Replaced all uses of complex Xfer class with C++11 "move" constructors and
assignment operators. Removed the now redundant Xfer class.
This substantial changes improves consistency between OpenFOAM and the C++11 STL
containers and algorithms, reduces memory allocation and copy overhead when
returning containers from functions and simplifies maintenance of the core
libraries significantly.
The writeEntry form is now defined and used consistently throughout OpenFOAM
making it easier to use and extend, particularly to support binary IO of complex
dictionary entries.
For compatibility with all the mesh and related classes in OpenFOAM The 'normal'
function of the 'triangle', 'triFace' and 'face' classes now returns the unit
normal vector rather than the vector area which is now provided by the 'area'
function.
In early versions of OpenFOAM the scalar limits were simple macro replacements and the
names were capitalized to indicate this. The scalar limits are now static
constants which is a huge improvement on the use of macros and for consistency
the names have been changed to camel-case to indicate this and improve
readability of the code:
GREAT -> great
ROOTGREAT -> rootGreat
VGREAT -> vGreat
ROOTVGREAT -> rootVGreat
SMALL -> small
ROOTSMALL -> rootSmall
VSMALL -> vSmall
ROOTVSMALL -> rootVSmall
The original capitalized are still currently supported but their use is
deprecated.
When an OpenFOAM simulation runs in parallel, the data for decomposed fields and
mesh(es) has historically been stored in multiple files within separate
directories for each processor. Processor directories are named 'processorN',
where N is the processor number.
This commit introduces an alternative "collated" file format where the data for
each decomposed field (and mesh) is collated into a single file, which is
written and read on the master processor. The files are stored in a single
directory named 'processors'.
The new format produces significantly fewer files - one per field, instead of N
per field. For large parallel cases, this avoids the restriction on the number
of open files imposed by the operating system limits.
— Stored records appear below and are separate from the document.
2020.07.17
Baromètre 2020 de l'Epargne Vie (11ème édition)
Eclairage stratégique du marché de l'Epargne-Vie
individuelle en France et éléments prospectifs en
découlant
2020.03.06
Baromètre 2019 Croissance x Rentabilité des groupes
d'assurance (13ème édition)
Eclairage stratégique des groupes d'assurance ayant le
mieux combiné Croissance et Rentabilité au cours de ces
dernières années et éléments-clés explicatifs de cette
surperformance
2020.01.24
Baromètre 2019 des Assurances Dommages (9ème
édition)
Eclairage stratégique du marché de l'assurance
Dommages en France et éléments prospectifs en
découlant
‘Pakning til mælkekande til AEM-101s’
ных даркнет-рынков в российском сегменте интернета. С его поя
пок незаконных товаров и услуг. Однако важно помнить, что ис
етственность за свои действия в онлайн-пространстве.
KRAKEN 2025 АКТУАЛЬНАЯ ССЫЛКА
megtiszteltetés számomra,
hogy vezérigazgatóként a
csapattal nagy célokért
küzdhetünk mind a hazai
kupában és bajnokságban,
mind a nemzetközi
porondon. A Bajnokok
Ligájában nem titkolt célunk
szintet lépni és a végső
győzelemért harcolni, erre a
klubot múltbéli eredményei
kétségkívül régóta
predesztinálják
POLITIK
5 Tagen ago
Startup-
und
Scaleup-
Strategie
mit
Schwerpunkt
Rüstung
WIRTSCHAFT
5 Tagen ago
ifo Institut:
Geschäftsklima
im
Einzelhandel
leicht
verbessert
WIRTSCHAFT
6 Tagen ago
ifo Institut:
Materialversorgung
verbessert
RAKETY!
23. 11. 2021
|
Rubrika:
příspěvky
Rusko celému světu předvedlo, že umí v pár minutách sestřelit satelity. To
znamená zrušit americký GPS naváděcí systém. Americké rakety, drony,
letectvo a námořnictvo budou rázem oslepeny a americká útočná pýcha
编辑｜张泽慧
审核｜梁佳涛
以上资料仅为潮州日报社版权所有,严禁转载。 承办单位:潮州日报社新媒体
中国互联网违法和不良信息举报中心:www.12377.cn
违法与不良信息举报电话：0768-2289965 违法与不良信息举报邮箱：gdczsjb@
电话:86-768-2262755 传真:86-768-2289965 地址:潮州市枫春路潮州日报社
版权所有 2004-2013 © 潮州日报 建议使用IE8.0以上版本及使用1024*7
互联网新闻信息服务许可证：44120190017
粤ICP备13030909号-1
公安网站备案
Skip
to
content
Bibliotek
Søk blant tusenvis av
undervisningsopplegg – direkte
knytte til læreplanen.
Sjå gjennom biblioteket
The file writing can be threaded allowing the simulation to continue running
while the data is being written to file. NFS (Network File System) is not
needed when using the the collated format and additionally, there is an option
to run without NFS with the original uncollated approach, known as
"masterUncollated".
The controls for the file handling are in the OptimisationSwitches of
etc/controlDict:
OptimisationSwitches
{
...
//- Parallel IO file handler
// uncollated (default), collated or masterUncollated
fileHandler uncollated;
//- collated: thread buffer size for queued file writes.
// If set to 0 or not sufficient for the file size threading is not used.
// Default: 2e9
maxThreadFileBufferSize 2e9;
//- masterUncollated: non-blocking buffer size.
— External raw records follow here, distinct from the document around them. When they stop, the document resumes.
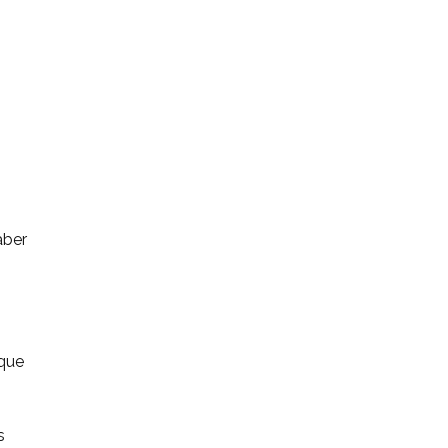
aber
 que
s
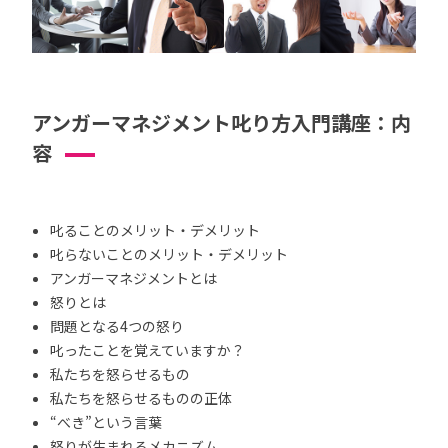
アンガーマネジメント叱り方入門講座：内
容
叱ることのメリット・デメリット
叱らないことのメリット・デメリット
アンガーマネジメントとは
怒りとは
問題となる4つの怒り
叱ったことを覚えていますか？
私たちを怒らせるもの
私たちを怒らせるものの正体
“べき”という言葉
怒りが生まれるメカニズム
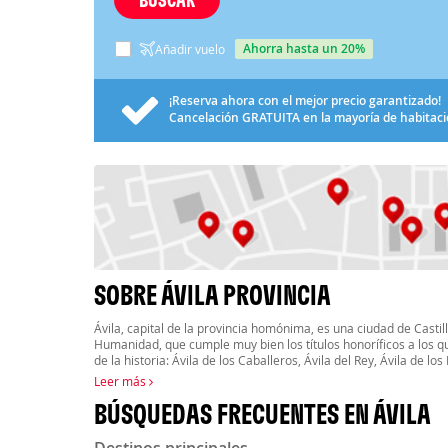
ahorra hasta un 20%
Añadir vuelo
¡Reserva ahora con el mejor precio garantizado!
Cancelación
GRATUITA
en la mayoría de habitac
SOBRE ÁVILA PROVINCIA
Ávila, capital de la provincia homónima, es una ciudad de Castil
Humanidad, que cumple muy bien los títulos honoríficos a los 
de la historia: Ávila de los Caballeros, Ávila del Rey, Ávila de lo
Leer más
BÚSQUEDAS FRECUENTES EN ÁVILA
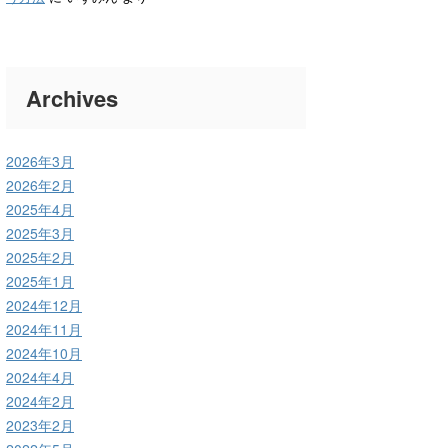
Archives
2026年3月
2026年2月
2025年4月
2025年3月
2025年2月
2025年1月
2024年12月
2024年11月
2024年10月
2024年4月
2024年2月
2023年2月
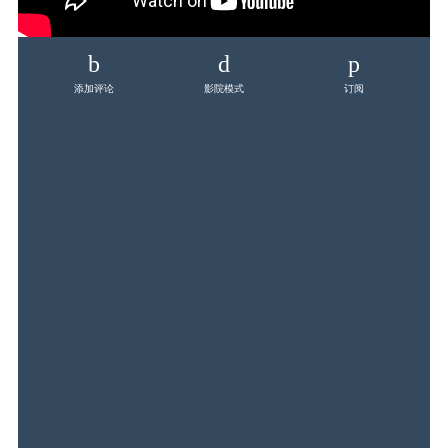
添加评论
影院模式
订阅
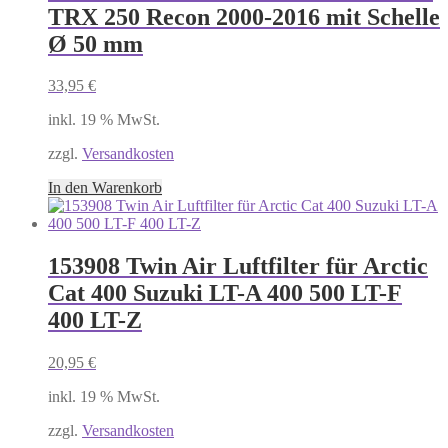
TRX 250 Recon 2000-2016 mit Schelle
Ø 50 mm
33,95
€
inkl. 19 % MwSt.
zzgl.
Versandkosten
In den Warenkorb
153908 Twin Air Luftfilter für Arctic
Cat 400 Suzuki LT-A 400 500 LT-F
400 LT-Z
20,95
€
inkl. 19 % MwSt.
zzgl.
Versandkosten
// If the file exceeds this buffer size scheduled transfer is used.
// Default: 2e9
maxMasterFileBufferSize 2e9;
}
When using the collated file handling, memory is allocated for the data in the
thread. maxThreadFileBufferSize sets the maximum size of memory in bytes that
is allocated. If the data exceeds this size, the write does not use threading.
When using the masterUncollated file handling, non-blocking MPI communication
requires a sufficiently large memory buffer on the master node.
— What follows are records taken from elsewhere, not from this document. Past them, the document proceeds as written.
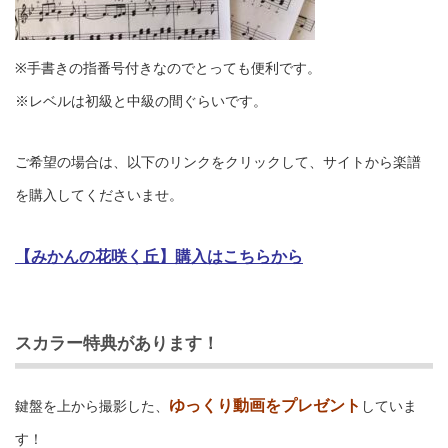
※手書きの指番号付きなのでとっても便利です。
※レベルは初級と中級の間ぐらいです。
ご希望の場合は、以下のリンクをクリックして、サイトから楽譜
を購入してくださいませ。
【みかんの花咲く丘】購入はこちらから
スカラー特典があります！
ゆっくり動画をプレゼント
鍵盤を上から撮影した、
していま
す！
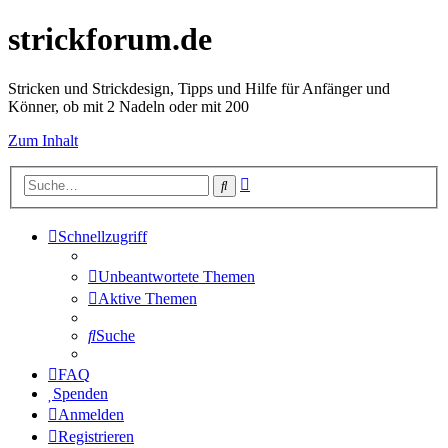
strickforum.de
Stricken und Strickdesign, Tipps und Hilfe für Anfänger und
Könner, ob mit 2 Nadeln oder mit 200
Zum Inhalt
Erweiterte
Suche
Suche
Schnellzugriff
Unbeantwortete Themen
Aktive Themen
Suche
FAQ
Spenden
Anmelden
Registrieren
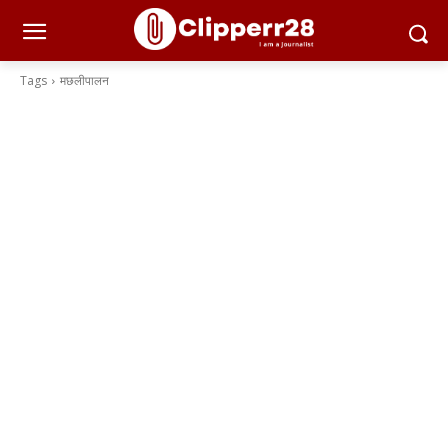
Tags
मछलीपालन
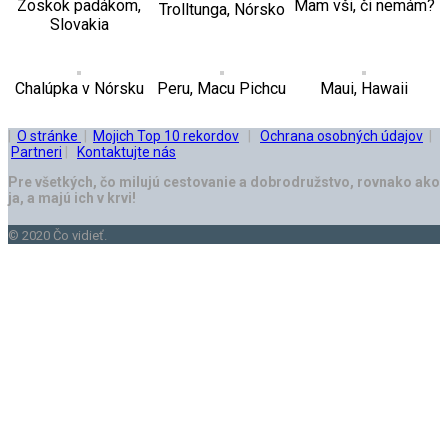
Zoskok padákom,
Mam vši, či nemám?
Trolltunga, Nórsko
Slovakia
Chalúpka v Nórsku
Peru, Macu Pichcu
Maui, Hawaii
|
O stránke
|
Mojich Top 10 rekordov
|
Ochrana osobných údajov
|
Partneri
|
Kontaktujte nás
Pre všetkých, čo milujú cestovanie a dobrodružstvo, rovnako ako
ja, a majú ich v krvi!
© 2020 Čo vidieť.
maxMasterFileBufferSize sets the maximum size in bytes of the buffer. If the
data exceeds this size, the system uses scheduled communication.
The installation defaults for the fileHandler choice, maxThreadFileBufferSize
and maxMasterFileBufferSize (set in etc/controlDict) can be over-ridden within
the case controlDict file, like other parameters. Additionally the fileHandler
can be set by:
- the "-fileHandler" command line argument;
- a FOAM_FILEHANDLER environment variable.
A foamFormatConvert utility allows users to convert files between the collated
and uncollated formats, e.g.
mpirun -np 2 foamFormatConvert -parallel -fileHandler uncollated
An example case demonstrating the file handling methods is provided in:
$FOAM_TUTORIALS/IO/fileHandling
The work was undertaken by Mattijs Janssens, in collaboration with Henry Weller.